» Problem requirements:
Whenever a line below holds the word "بسعر", copy that line.

[Opening Supplied records section]

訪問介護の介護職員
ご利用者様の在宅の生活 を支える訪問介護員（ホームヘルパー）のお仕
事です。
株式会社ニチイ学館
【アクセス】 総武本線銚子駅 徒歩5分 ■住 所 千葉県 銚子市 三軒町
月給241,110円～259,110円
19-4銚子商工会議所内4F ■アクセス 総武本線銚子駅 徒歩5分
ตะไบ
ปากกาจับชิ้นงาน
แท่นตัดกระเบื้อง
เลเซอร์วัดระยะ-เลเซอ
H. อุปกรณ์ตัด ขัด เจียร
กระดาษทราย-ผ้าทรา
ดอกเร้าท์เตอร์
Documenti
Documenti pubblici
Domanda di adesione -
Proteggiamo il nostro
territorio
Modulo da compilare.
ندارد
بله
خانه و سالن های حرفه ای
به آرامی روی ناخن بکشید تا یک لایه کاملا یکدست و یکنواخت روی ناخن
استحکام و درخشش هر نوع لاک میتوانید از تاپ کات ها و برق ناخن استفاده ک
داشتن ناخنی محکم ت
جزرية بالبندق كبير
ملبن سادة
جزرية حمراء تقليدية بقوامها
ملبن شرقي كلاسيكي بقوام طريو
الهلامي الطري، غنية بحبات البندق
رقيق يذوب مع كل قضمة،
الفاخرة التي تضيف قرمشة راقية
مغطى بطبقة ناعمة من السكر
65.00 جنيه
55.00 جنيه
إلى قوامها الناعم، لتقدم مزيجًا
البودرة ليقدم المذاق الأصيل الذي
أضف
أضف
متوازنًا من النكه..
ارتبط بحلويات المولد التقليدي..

[Closing Supplied records section]
[Opening Supplied records section]

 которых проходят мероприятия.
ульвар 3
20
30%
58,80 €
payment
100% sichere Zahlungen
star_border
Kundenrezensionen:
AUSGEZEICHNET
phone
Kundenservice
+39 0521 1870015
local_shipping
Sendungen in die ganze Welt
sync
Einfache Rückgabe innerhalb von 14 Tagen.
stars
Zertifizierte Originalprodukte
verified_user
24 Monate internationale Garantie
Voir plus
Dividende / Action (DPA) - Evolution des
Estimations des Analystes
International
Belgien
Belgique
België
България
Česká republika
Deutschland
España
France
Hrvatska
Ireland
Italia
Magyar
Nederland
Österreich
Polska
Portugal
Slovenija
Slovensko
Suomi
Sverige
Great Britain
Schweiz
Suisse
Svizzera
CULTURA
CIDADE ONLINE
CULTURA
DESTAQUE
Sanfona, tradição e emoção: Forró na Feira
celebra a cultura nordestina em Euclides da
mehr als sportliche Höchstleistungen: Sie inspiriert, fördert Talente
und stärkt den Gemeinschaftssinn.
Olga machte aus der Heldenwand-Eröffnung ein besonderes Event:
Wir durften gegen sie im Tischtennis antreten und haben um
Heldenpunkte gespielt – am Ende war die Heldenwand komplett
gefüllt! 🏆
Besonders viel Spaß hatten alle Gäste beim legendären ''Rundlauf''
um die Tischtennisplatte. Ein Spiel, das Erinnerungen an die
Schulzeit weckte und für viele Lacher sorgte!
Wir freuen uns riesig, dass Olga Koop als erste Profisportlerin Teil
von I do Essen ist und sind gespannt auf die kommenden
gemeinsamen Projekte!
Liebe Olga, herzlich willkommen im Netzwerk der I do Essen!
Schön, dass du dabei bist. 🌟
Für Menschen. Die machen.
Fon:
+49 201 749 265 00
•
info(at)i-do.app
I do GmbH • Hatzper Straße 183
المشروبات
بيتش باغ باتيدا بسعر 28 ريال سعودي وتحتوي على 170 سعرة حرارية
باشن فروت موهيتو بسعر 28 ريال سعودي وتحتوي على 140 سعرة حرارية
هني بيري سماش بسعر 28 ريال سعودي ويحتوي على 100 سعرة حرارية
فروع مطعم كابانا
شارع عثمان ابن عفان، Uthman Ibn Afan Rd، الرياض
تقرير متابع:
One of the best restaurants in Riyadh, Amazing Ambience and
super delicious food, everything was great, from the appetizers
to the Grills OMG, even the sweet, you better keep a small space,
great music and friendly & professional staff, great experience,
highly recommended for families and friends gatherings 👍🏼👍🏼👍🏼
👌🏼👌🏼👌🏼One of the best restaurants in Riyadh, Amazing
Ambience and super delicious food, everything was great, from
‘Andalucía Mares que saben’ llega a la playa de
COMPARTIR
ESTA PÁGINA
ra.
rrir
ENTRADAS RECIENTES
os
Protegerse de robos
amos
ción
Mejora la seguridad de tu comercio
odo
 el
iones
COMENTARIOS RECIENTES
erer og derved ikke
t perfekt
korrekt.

[Closing Supplied records section]
[Opening Supplied records section]

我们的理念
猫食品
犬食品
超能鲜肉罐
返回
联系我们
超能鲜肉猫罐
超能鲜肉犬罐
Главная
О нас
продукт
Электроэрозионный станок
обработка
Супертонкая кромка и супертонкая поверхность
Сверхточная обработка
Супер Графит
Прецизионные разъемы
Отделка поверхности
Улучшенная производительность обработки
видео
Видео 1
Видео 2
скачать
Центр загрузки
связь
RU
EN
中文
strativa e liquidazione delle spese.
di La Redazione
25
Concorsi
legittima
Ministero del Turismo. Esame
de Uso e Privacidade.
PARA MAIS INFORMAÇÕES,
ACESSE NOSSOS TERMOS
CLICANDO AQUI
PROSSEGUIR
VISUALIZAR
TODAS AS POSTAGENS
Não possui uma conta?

[Closing Supplied records section]

» Answer space:
بيتش باغ باتيدا بسعر 28 ريال سعودي وتحتوي على 170 سعرة حرارية
باشن فروت موهيتو بسعر 28 ريال سعودي وتحتوي على 140 سعرة حرارية
هني بيري سماش بسعر 28 ريال سعودي ويحتوي على 100 سعرة حرارية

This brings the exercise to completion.